= Joseph Antony Adolph =

Joseph Antony Adolph (often Adolphe) (1729–after 1771) was a Moravian painter who spent part of his career in England.

==Life==
He was born at Nikolsburg in Moravia (now Mikulov in the Czech Republic), on 6 July 1721, the son of Joseph Frank Adolph, painter to Prince C. Max von Dietrichstein. He was in Paris in 1745 and by 1750 he was in England, where he stayed for some years. He painted an equestrian portrait of the Prince of Wales (later King George III of Great Britain); an engraving after it, by Bernard Baron, was published in 1755. He spent some time in Norfolk, painting portraits of Elisha de Hague and Benjamin Hancock for the collection of civic portraits hung in St Andrew's Hall in Norwich in 1764, and exhibiting his paintings "at the Bowling Green, near Chapel Fields" in the city that year.

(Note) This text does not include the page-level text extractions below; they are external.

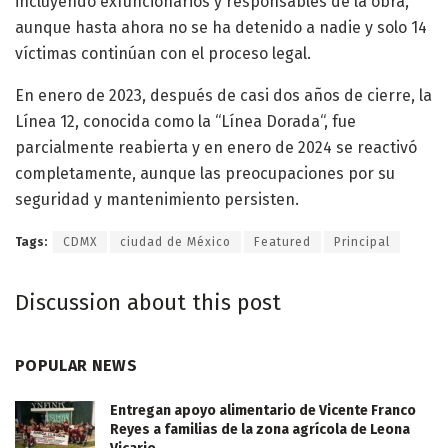
incluyendo exfuncionarios y responsables de la obra,
aunque hasta ahora no se ha detenido a nadie y solo 14
víctimas continúan con el proceso legal.
En enero de 2023, después de casi dos años de cierre, la
Línea 12, conocida como la “Línea Dorada“, fue
parcialmente reabierta y en enero de 2024 se reactivó
completamente, aunque las preocupaciones por su
seguridad y mantenimiento persisten.
Tags:
CDMX
ciudad de México
Featured
Principal
Discussion about this post
POPULAR NEWS
Entregan apoyo alimentario de Vicente Franco
Reyes a familias de la zona agrícola de Leona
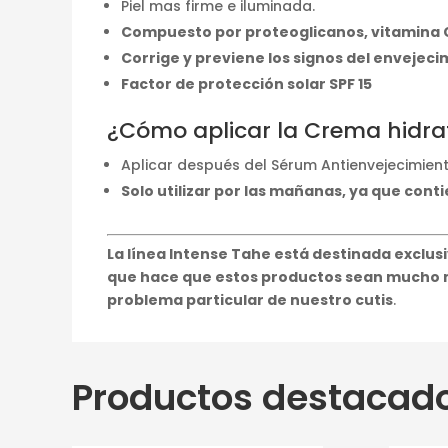
Piel mas firme e iluminada.
Compuesto por proteoglicanos, vitamina C,
Corrige y previene los signos del envejecim
Factor de protección solar SPF 15
¿Cómo aplicar la Crema hidra
Aplicar después del Sérum Antienvejecimiento
Solo utilizar por las mañanas, ya que contie
La línea Intense Tahe está destinada exclus
que hace que estos productos sean mucho m
problema particular de nuestro cutis
.
Productos destacad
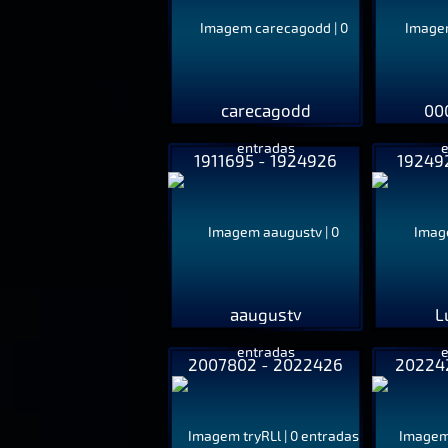
carecagodd
00
1911695 - 1924926
19249
aaugustv
L
2007802 - 2022426
202242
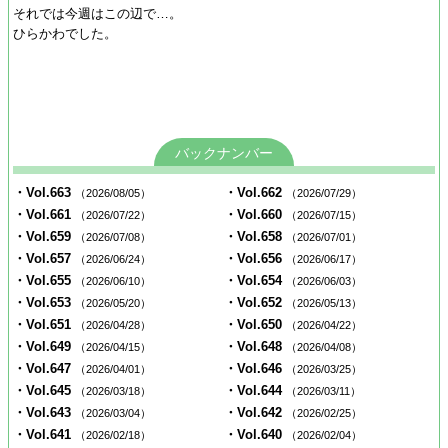
それでは今週はこの辺で…。
ひらかわでした。
バックナンバー
・Vol.663
・Vol.662
（2026/08/05）
（2026/07/29）
・Vol.661
・Vol.660
（2026/07/22）
（2026/07/15）
・Vol.659
・Vol.658
（2026/07/08）
（2026/07/01）
・Vol.657
・Vol.656
（2026/06/24）
（2026/06/17）
・Vol.655
・Vol.654
（2026/06/10）
（2026/06/03）
・Vol.653
・Vol.652
（2026/05/20）
（2026/05/13）
・Vol.651
・Vol.650
（2026/04/28）
（2026/04/22）
・Vol.649
・Vol.648
（2026/04/15）
（2026/04/08）
・Vol.647
・Vol.646
（2026/04/01）
（2026/03/25）
・Vol.645
・Vol.644
（2026/03/18）
（2026/03/11）
・Vol.643
・Vol.642
（2026/03/04）
（2026/02/25）
・Vol.641
・Vol.640
（2026/02/18）
（2026/02/04）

A portrait of Caroline D'Arcy, 4th Marchioness of Lothian in the collection of the National Galleries of Scotland, previously attributed to Allan Ramsay is now thought to be by Adolph; the collection suggests that it may have been painted when she was living at Blickling, Norfolk, in around 1750.

During his years in England Adolph is said to have worked mostly as a portrait painter, but on his return to Austria he was employed in the decoration of interiors, adorning walls with frescoes, and painting the ceilings of large saloons. Three altarpieces by him are in the collegiate church of Nikolsburg. The date of his death is unknown, although he was still alive in 1772.